I'm not going to go into too many details here, but I just wanted to point out that Opera has filed a complaint with the European Union against Microsoft for "...tying its browser...to the Windows operating system" and for "...hindering interoperability by not following accepted Web standards."  The article goes into all kinds of the same old anti-trust stuff, but it also mentions that Microsoft's technology "creates a de facto standard that is more costly to support, harder to maintain, and technologically inferior and that can even expose users to security risks."

This is tremendous huge win for anyone who 1) has respect for the web, 2) don't like segmenting QA plans to including an entire segment to IE support testing, or 3) likes to have a little self respect left over after a pure-AJAX project.  For years I've been saying that someone needs to take the IE team up on war crimes, but this filing by Opera is definitely a step in the right direction.  Perhaps someday we web developers will have the freedom to create rich client-side applications without having to add special support for the world's most "special" browser.

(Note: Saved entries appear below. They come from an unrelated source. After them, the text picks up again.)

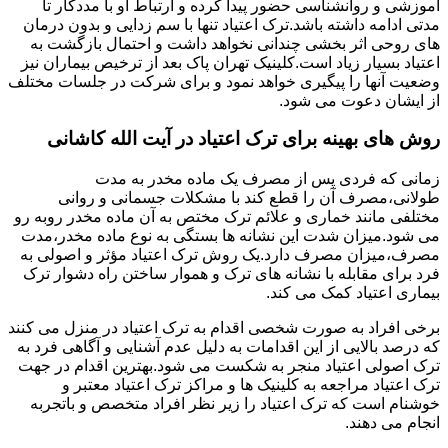
آموزشی و روانشناسی حضور پیدا کرده و ارتباط او با مددکار تا
مدتی ادامه داشته باشد.ترک اعتیاد تنها با سم زدایی و بدون درمان
های روحی اثر بخشی چندانی نخواهد داشت و احتمال بازگشت به
اعتیاد بسیار زیاد است.کلینیک تهران پاک بعد از ترخیص بیماران نیز
وضعیت آنها را پیگیری خواهد نمود و برای شرکت در جلسات مختلف
از ایشان دعوت می شود.
روش های بهینه برای ترک اعتیاد در آیت الله کاشانی
زمانی که فردی پس از مصرف یک ماده مخدر به مدت
طولانی،مصرف آن را قطع کند با مشکلات جسمانی و روانی
مختلفی مانند خماری و علائم ترک مختص به آن ماده مخدر روبه رو
می شود.میزان شدت این نشانه ها بستگی به نوع ماده مخدر،مدت
مصرف،میزان مصرف دارد.یک روش ترک اعتیاد مؤثر و اصولی به
فرد برای مقابله با نشانه های ترک و هموار ساختن راه دشوار ترک
بیماری اعتیاد کمک می کند.
برخی افراد به صورت شخصی اقدام به ترک اعتیاد در منزل می کنند
که درصد بالایی از این اقدامات به دلیل عدم آشنایی و آگاهی فرد به
ترک اصولی اعتیاد منجر به شکست می شود.بهترین اقدام در جهت
ترک اعتیاد مراجعه به کلینیک ها و مراکز ترک اعتیاد معتبر و
خوشنام است که ترک اعتیاد را زیر نظر افراد متخصص و باتجربه
انجام می دهند.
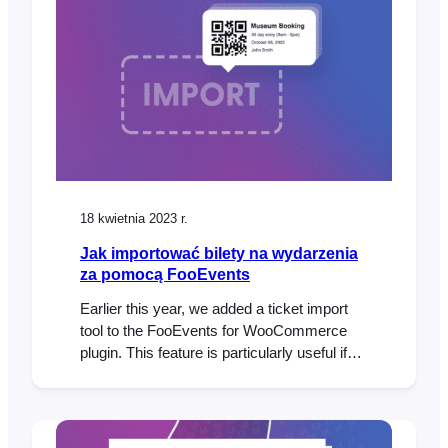
18 kwietnia 2023 r.
Jak importować bilety na wydarzenia
za pomocą FooEvents
Earlier this year, we added a ticket import
tool to the FooEvents for WooCommerce
plugin. This feature is particularly useful if
you need to transfer a large number of
tickets from an existing system or
spreadsheet when planning an event. With
the FooEvents ticket importer, you can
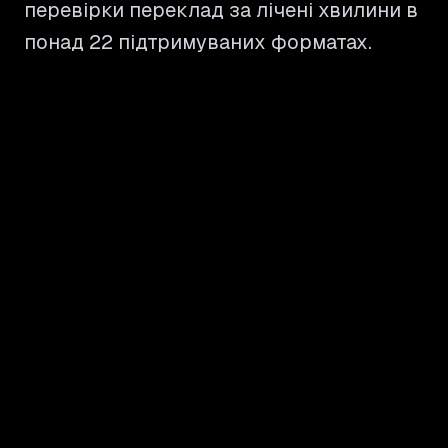
перевірки переклад за лічені хвилини в
понад 22 підтримуваних форматах.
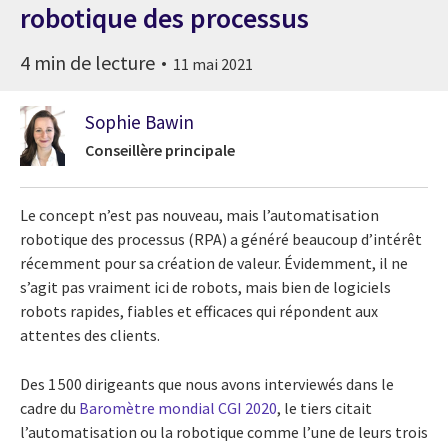
robotique des processus
4 min de lecture
11 mai 2021
Sophie Bawin
Conseillère principale
Le concept n’est pas nouveau, mais l’automatisation
robotique des processus (RPA) a généré beaucoup d’intérêt
récemment pour sa création de valeur. Évidemment, il ne
s’agit pas vraiment ici de robots, mais bien de logiciels
robots rapides, fiables et efficaces qui répondent aux
attentes des clients.
Des 1 500 dirigeants que nous avons interviewés dans le
cadre du
Baromètre mondial CGI 2020
, le tiers citait
l’automatisation ou la robotique comme l’une de leurs trois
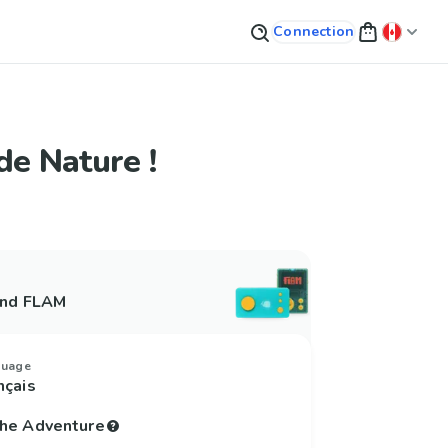
Connection
de Nature !
and FLAM
guage
nçais
 the Adventure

It's just absolutely unacceptable that someone that can infuse such a product into the world's information infrastructure and think they can get away with it.  If the WCF team had the same quality-control standards as the IE team, then SOAP would never, ever communication with anything.  If the networking stack guys had the that low of standards, can you even imagine trying to communicate between a "Microsoft TCP/IP" client and and Apache server?  Microsoft is an excellent company with great products and amazing standards, but the IE team seems to be absolutely against these things.  Sometimes people seem to forget that the word "standards" isn't just a word meaning "common, same, or basis for comparison", but that it also refers to a certain level of quality.  I've said it before and I'll say it again: the IE team has no standards (I feel a bumper-sticking coming on!)

Do yourself and the world a favor by downloading and supporting Mozilla Firefox, Apple Safari, or Opera.  Each of these are proper 7th generation web browsers, unlike Intranet Explorer whose existence is analogous to those half dead, temporary batteries that sometimes come with your kid's toys.  They are meant to be replaced.  So, if you are getting someone a computer for Christmas, give them the gift of one of these web browsers so they don't have to drag their muddy feet all over the Internet.


  • Mozilla Firefox - Great CSS support, absolutely unsurpassable JavaScript and DOM support, and the ability to write browser extension with just JavaScript and CSS.
  • Apple Safari - Great font anti-aliasing with support for many of the same shortcut keys as Firefox.  A little quirky on the JavaScript and DOM side, but it's constantly improving.  I love Safari.  I usually keep Safari up most of the day when I'm working on Firefox specific projects that require me to do a lot of restarting.
  • Opera - Great support for CSS and continually improving JavaScript support with an amazing set of user features.  A little awkward for people not used to it though.